- Born: Max Ralph Percy 26 May 1990 (age 36)
- Occupations: Investment analyst, landowner
- Spouse: Princess Nora of Oettingen-Spielberg ​ ​(m. 2017)​
- Children: 2
- Parents: Ralph Percy, 12th Duke of Northumberland (father); Jane Richard (mother);

= Lord Max Percy =

British financial analyst and landowner (born 1990)

Lord Max Ralph Percy (born 26 May 1990) is a British aristocrat, investment analyst and landowner. He is the younger son of Ralph Percy, 12th Duke of Northumberland.

== Early life and family ==
Percy was born on 26 May 1990 to the then Lord Ralph Percy and his wife, Jane Richard. In 1995, his father succeeded his childless brother as 12th Duke of Northumberland. Percy's mother, the Duchess of Northumberland, was appointed Lord Lieutenant of Northumberland in 2009. Percy lived at a farmhouse in Northumberland until his father became the duke, when the family moved to Alnwick Castle, Northumberland and Syon House, West London. He is the younger brother of Lady Catherine Percy, George, Earl Percy, and Lady Melissa Trafelet.

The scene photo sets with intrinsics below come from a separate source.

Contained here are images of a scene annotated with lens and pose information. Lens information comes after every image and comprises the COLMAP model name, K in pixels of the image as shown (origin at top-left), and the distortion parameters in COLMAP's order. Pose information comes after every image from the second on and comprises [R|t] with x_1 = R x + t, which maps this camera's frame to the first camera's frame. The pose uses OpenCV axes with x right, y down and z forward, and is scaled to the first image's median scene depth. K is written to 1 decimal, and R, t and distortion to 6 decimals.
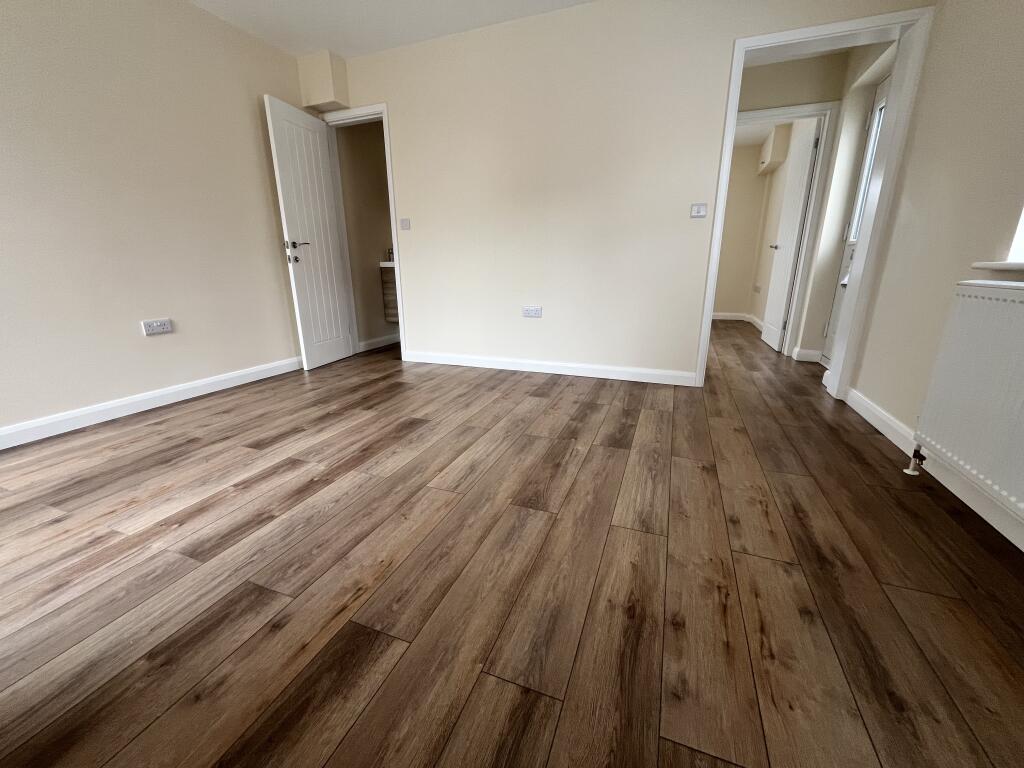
lens RADIAL K [[416.3, 0, 509.1], [0, 416.3, 383.1], [0, 0, 1]] dist [-0.002113, -0.000279]
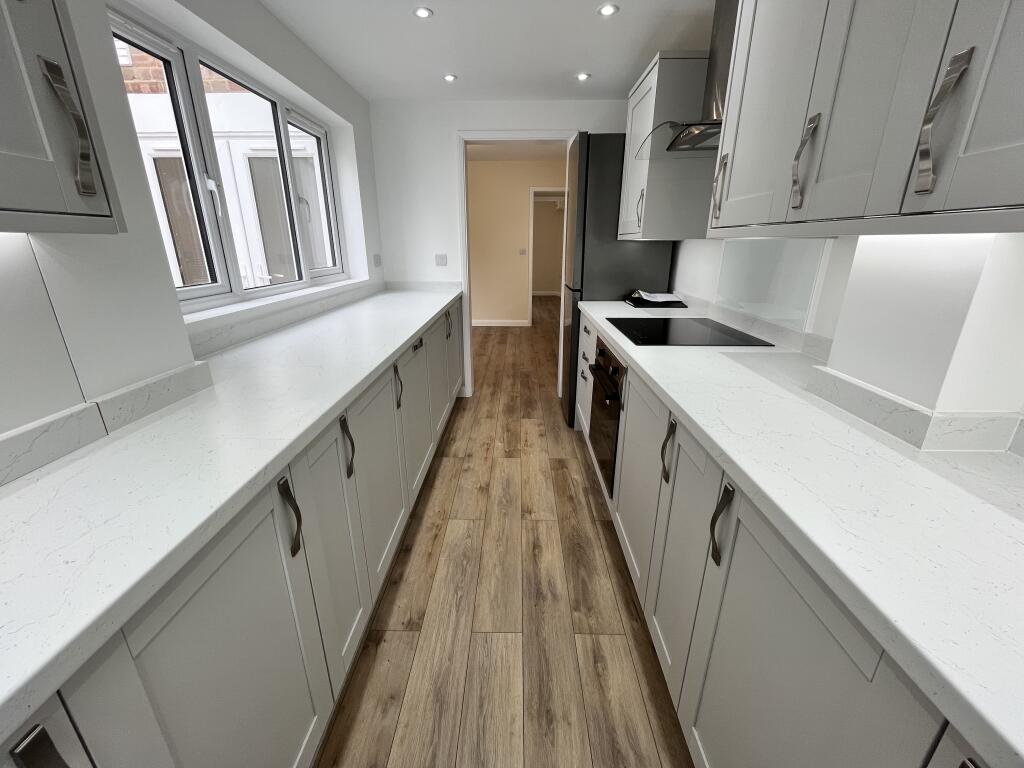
lens RADIAL K [[416.3, 0, 510.8], [0, 416.3, 383.5], [0, 0, 1]] dist [-0.002113, -0.000279]
pose [[0.936786, -0.102671, 0.334500, -0.560562], [0.085411, 0.994161, 0.065950, 0.207603], [-0.339318, -0.033211, 0.940085, -1.438798]]
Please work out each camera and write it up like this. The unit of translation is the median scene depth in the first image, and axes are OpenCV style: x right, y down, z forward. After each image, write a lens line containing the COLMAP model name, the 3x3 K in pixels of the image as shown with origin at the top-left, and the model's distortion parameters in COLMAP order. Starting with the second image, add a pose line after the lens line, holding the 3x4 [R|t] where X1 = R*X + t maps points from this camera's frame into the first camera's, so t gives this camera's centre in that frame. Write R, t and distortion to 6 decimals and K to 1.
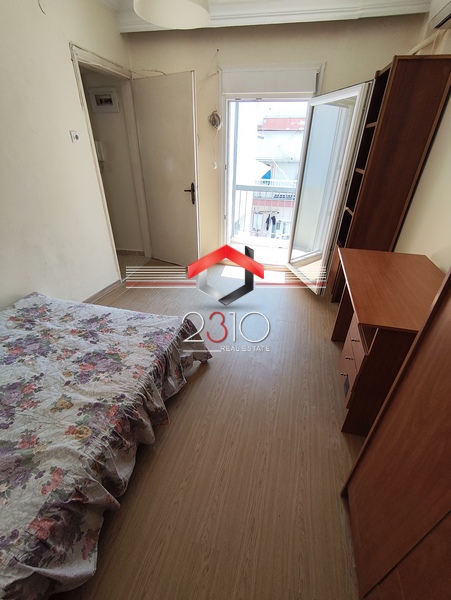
lens RADIAL K [[268.3, 0, 226.8], [0, 268.3, 303.9], [0, 0, 1]] dist [0.003426, 0.000145]
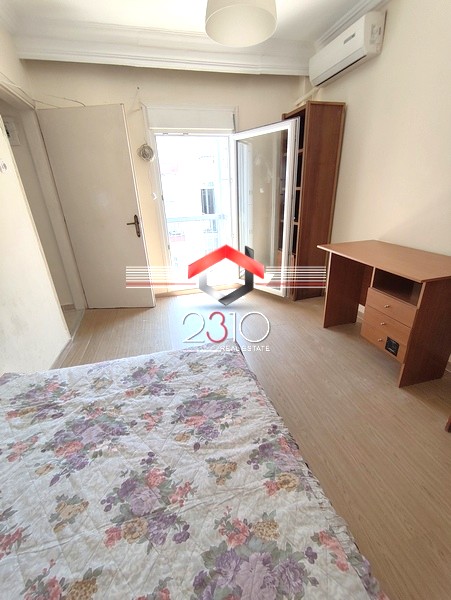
lens RADIAL K [[266.8, 0, 224.8], [0, 266.8, 304.1], [0, 0, 1]] dist [-0.004884, 0.004556]
pose [[0.873149, -0.237924, 0.425444, -0.573581], [0.292843, 0.953766, -0.067627, -0.005094], [-0.389684, 0.183637, 0.902454, 0.181030]]
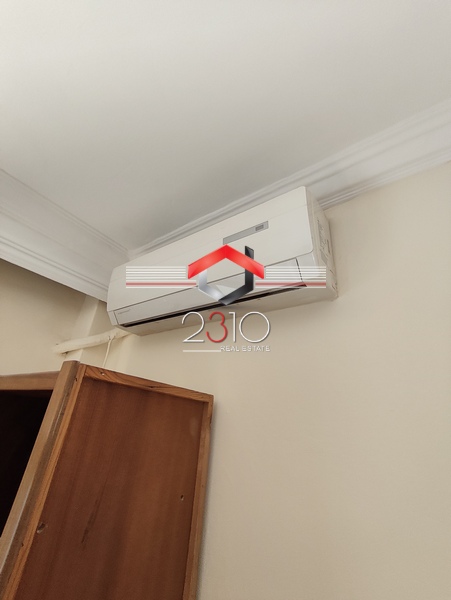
lens RADIAL K [[266.8, 0, 224.8], [0, 266.8, 304.1], [0, 0, 1]] dist [-0.004884, 0.004556]
pose [[0.368307, 0.399572, 0.839460, 0.473781], [0.412042, 0.739255, -0.532656, -0.833128], [-0.833410, 0.542073, 0.107632, 0.894311]]
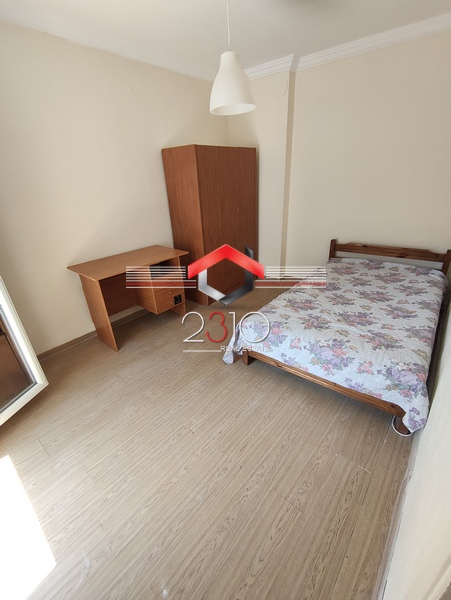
lens RADIAL K [[264.0, 0, 225.5], [0, 264.0, 306.7], [0, 0, 1]] dist [-0.008921, 0.007769]
pose [[-0.901767, -0.168174, 0.398162, -0.587862], [0.247280, 0.554806, 0.794382, -1.007868], [-0.354497, 0.814805, -0.458720, 1.622930]]
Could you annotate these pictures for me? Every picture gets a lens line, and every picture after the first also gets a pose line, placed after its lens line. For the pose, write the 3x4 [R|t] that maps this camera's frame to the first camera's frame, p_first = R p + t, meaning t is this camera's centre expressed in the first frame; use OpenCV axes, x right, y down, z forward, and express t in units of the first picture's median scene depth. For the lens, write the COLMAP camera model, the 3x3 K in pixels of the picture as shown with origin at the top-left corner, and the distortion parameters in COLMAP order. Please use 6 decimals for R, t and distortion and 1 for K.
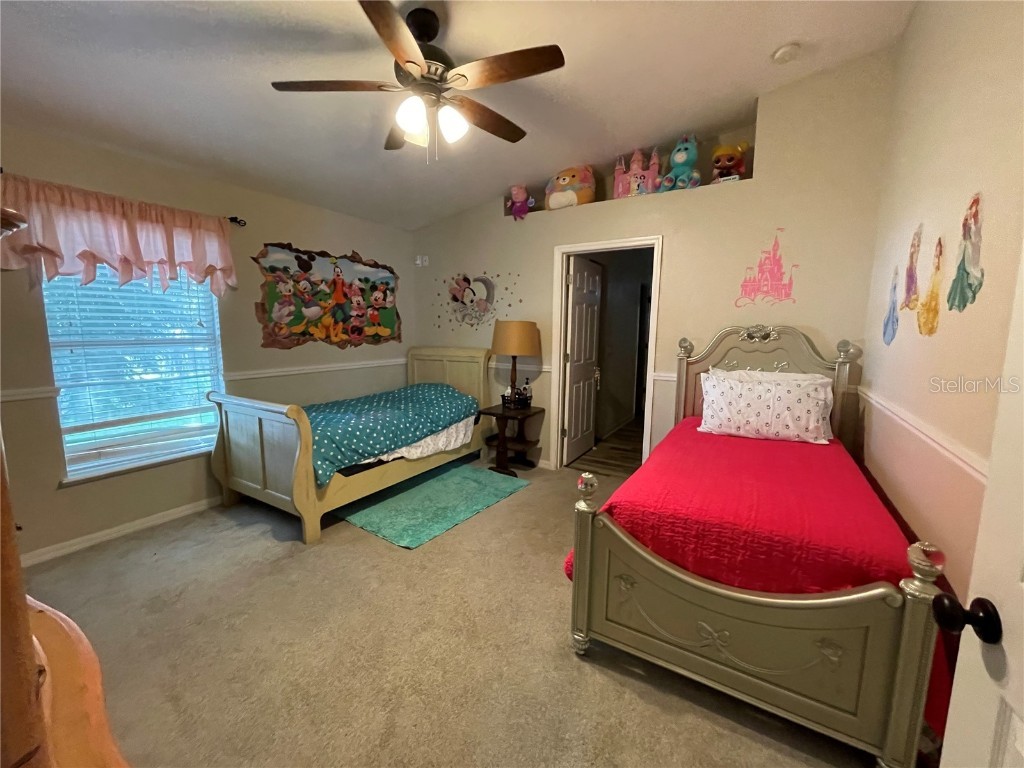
lens RADIAL K [[416.6, 0, 508.8], [0, 416.6, 380.6], [0, 0, 1]] dist [-0.001286, 0.000234]
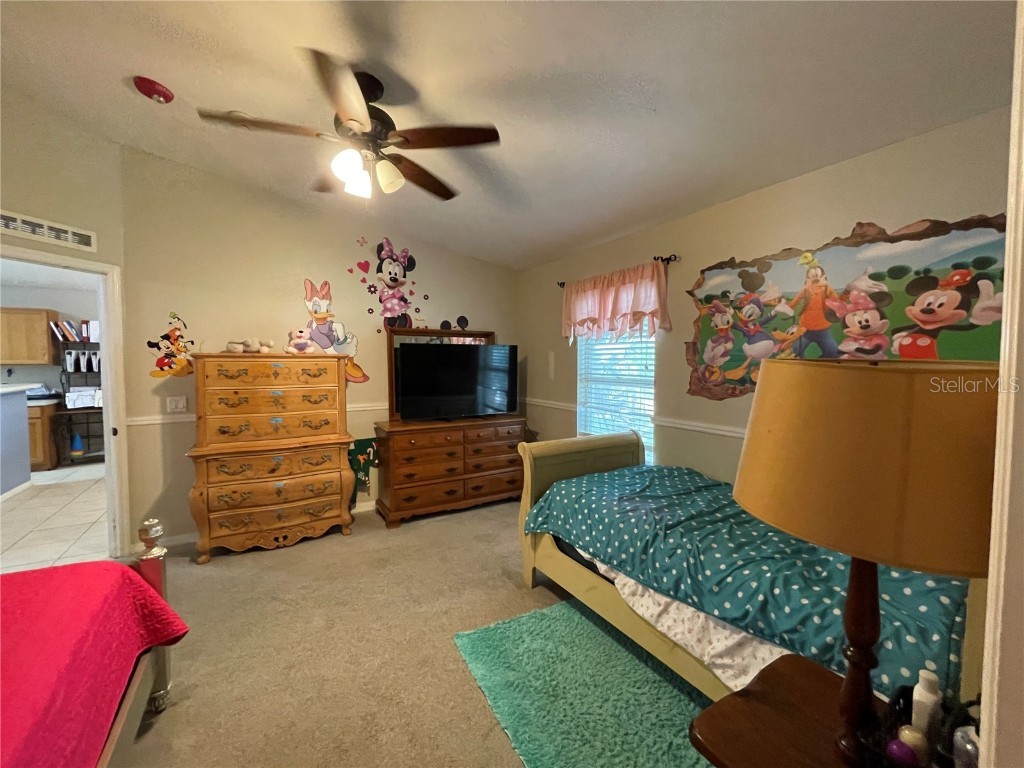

Percy attended Eton College from 2003 to 2008 and earned a business degree from the University of Edinburgh in 2013.

== Sale of Rothbury ==
In July 2023, Percy listed Rothbury, his 9,500-acre Northumberland estate, for sale at £35 million. It is the largest landsale to take place in England in three decades. The estate has been in the Percy family since 1332; prior to that it belonged to the English monarch. It includes twenty-three residential properties, the Crown and Thistle Pub in Alwinton, twelve farms, a caravan site, a river for trout and salmon fishing, 1,800 acres of woodland and the Simonside Hills. The rent from the estate's farms brings in an annual income of £283,000 a year.

Percy's decision to sell Rothbury was met with protest by some residents of the estate, who argue that it should be given "back to the people". Steven Bridgett, a member of the Northumberland County Council, criticized the proposed sale claiming he feared the land would be bought by someone with "more money than sense" and voiced concern that the land would be sold off to international corporations.

== Personal life ==
On 15 July 2017, he married Princess Nora of Oettingen-Spielberg, daughter of Albrecht Ernst, 10th Prince of Oettingen-Spielberg, in a religious ceremony at Schloss Hirschbrunn in Bavaria. They have two children: Romy Jane Percy, who was born on 31 July 2019 in Munich, and another daughter, who was born in December 2022.

He is close to the British royal family and attended the wedding of Prince William of Wales and Catherine Middleton in 2011 and the wedding of Princess Eugenie of York and Jack Brooksbank in 2018.